Amankan Konferensi Asia Afrika, Kepolisian Siagakan Penembak Jitu

Amankan Konferensi Asia Afrika, Kepolisian Siagakan Penembak Jitu

HarianDepok.com – Berita – Nasional, Peringatan Konferensi Asia Afrika (KAA) yang akan digelar April mendatang di Bandung. Acara yang rencananya akan dihadiri sekitar 109 tamu undangan dari berbagai negara membuat Pemerintah Kota Bandung dan Polda Jawa Barat harus bekerja keras untuk menyiapkan pelayanan terbaik dan keamanan agar acara berjalan lancar.

Untuk Polda Jawa Barat sendiri akan menerjunkan 4.000 personel dalam rangka mengamankan Peringatan Konferensi Asia Afrika ini, hal ini diungkapkan langsung oleh Kapolda Jawa Bara Irjen Pol Mochammad Iriawan.

“Kekuatan anggota sendiri kami siagakan 4.000 orang dan itu akan ada di sejumlah titik penyelenggaran KAA, dan Insya Allah kita akan all out (maksimal) karena ini kan menjadi pertaruhan kita Republik Indonesia di hadapan negara lain,” kata dia.

Selain itu, sebanyak tiga unit penembak jitu atau sniper akan disiagakan oleh Kepolisian Daerah Jawa Barat untuk mengamankan pelaksanaan peringatan Konferensi Asia Afrika (KAA) ini.

“Sniper pasti ada. Sniper kita siapkan tiga unit. Satu unitnya terdiri dari 11 orang,” ujarnya.
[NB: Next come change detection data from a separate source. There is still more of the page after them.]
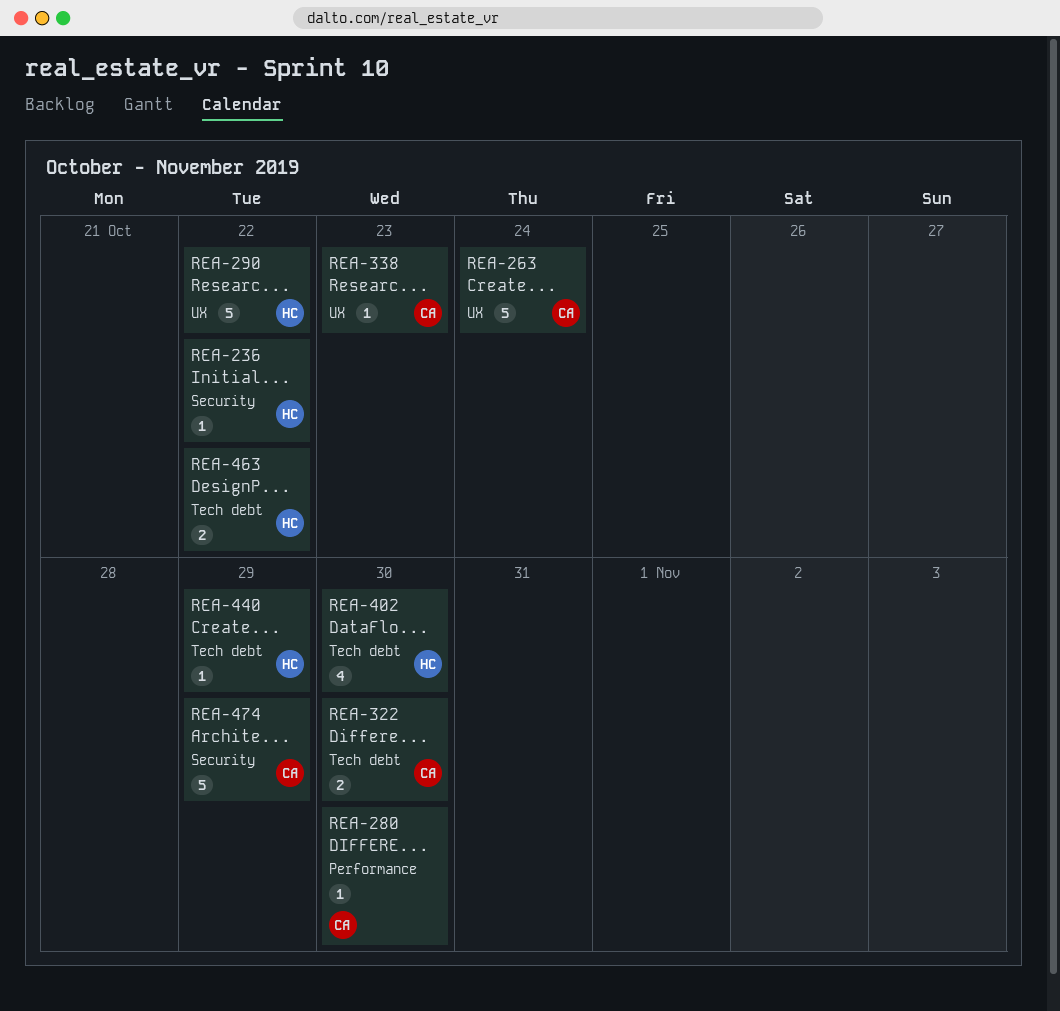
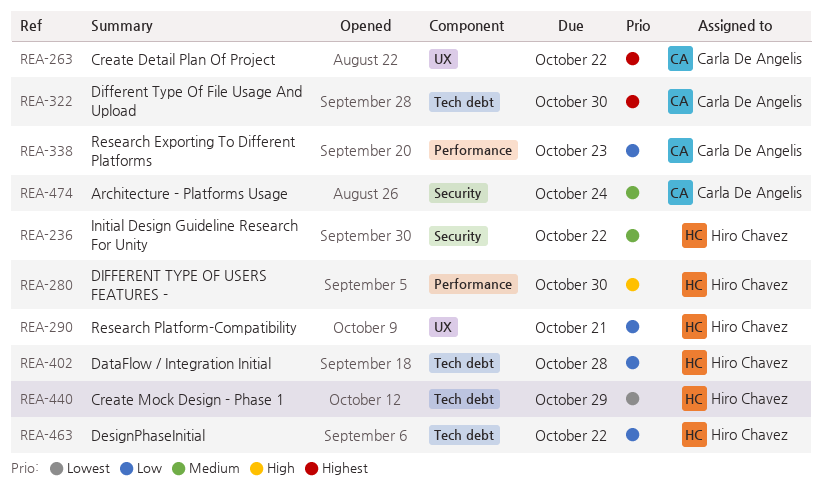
REA-263, due: Oct 24 -> Oct 22
REA-280, owner: Carla De Angelis -> Hiro Chavez
REA-290, due: Oct 22 -> Oct 21
REA-338, label: UX -> Performance
REA-402, due: Oct 30 -> Oct 28
REA-474, due: Oct 29 -> Oct 24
Iriawan menambakhkan, para sniper tersebut, akan disiagakan di sejumlah titik atau tempat berlangsungnya peringatan KAA Ke-60. Menurut dia, menjelang peringatan KAA Ke-60 pihaknya telah melakukan sejumlah upaya untuk mendeteksi ancaman-ancaman yang mungkin ada.

“Untuk menuju kegiatan ini dari sekarang kita melakukan Cipta Kondisi. Mendeteksi apa ancaman yang mungkin akan timbul nanti,” kata Iriawan.
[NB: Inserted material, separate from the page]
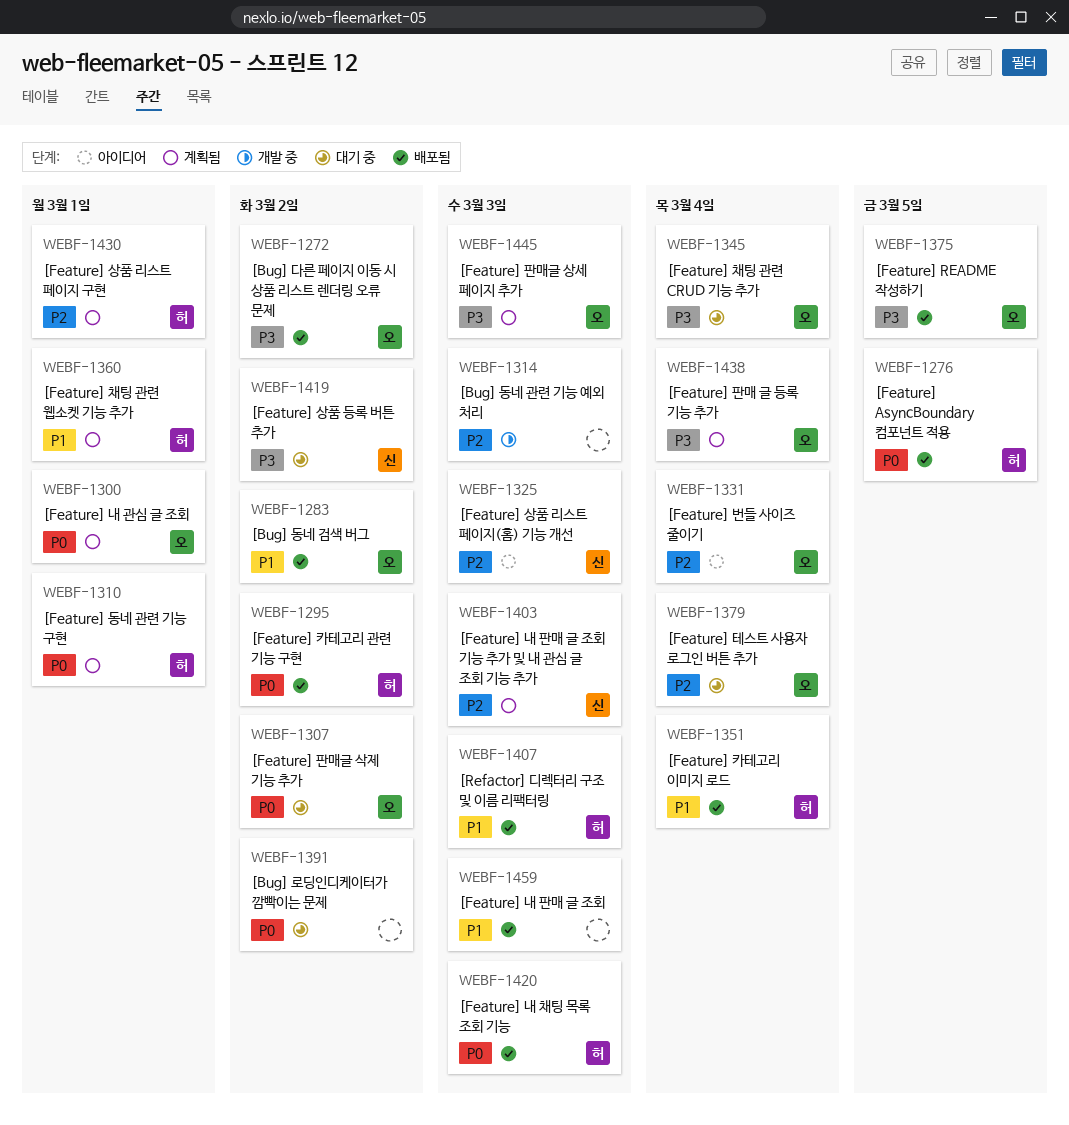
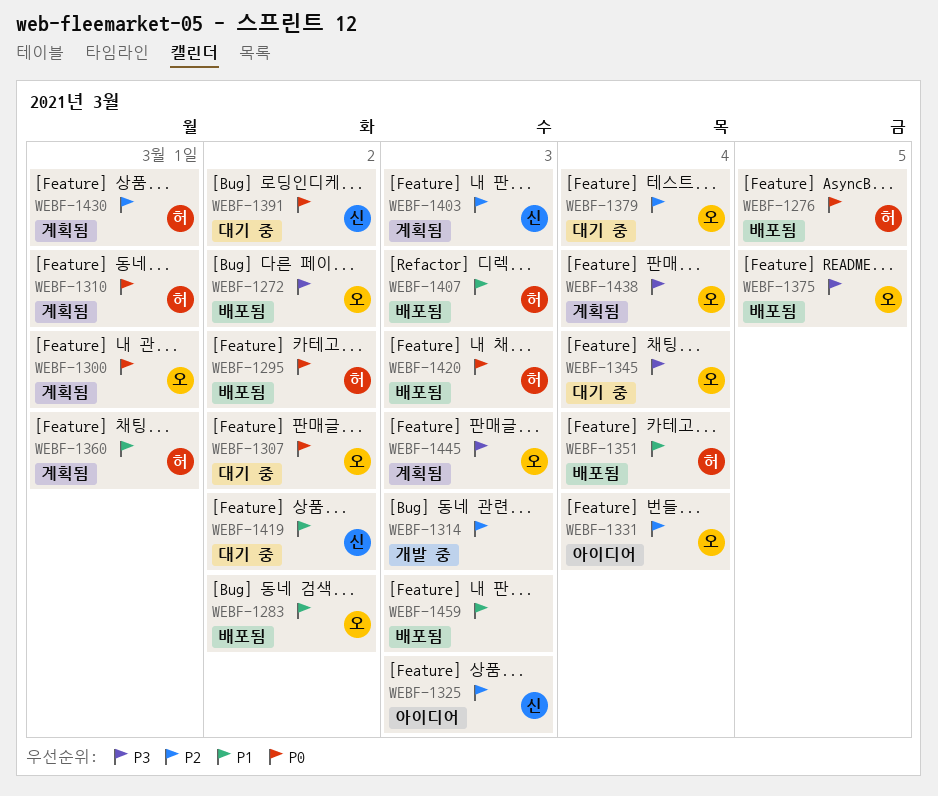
WEBF-1391, owner: none -> 신
WEBF-1419, priority: P3 -> P1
Sementara ini, pihak Kepolisian Jawa Barat telah disiagakan dibeberapa tempat yang dianggap sebagai titik rawan.

“Personel-personel tersebut disiagakan untuk mengamankan titik-titik yang dilalui dan objek-objek terkait seperti kawasan Hotel Savoy Homan, Masjid Agung, Gedung Pakuan dan lain-lain,” katanya.

Namun, ia menjelaskan bahwa khusus untuk pengamanan Gedung Merdeka dan Museum Konferensi Asia Afrika akan ditangani oleh Pasukan Pengamanan Presiden (Paspamres).

“Karena Gedung Merdeka ini kan masuk ring satu, puncak kegiatannya di sini dan dihadiri oleh RI Satu (Presiden Joko Widodo) jadi tanggung jawabnya sama Paspamres,” tandasnya.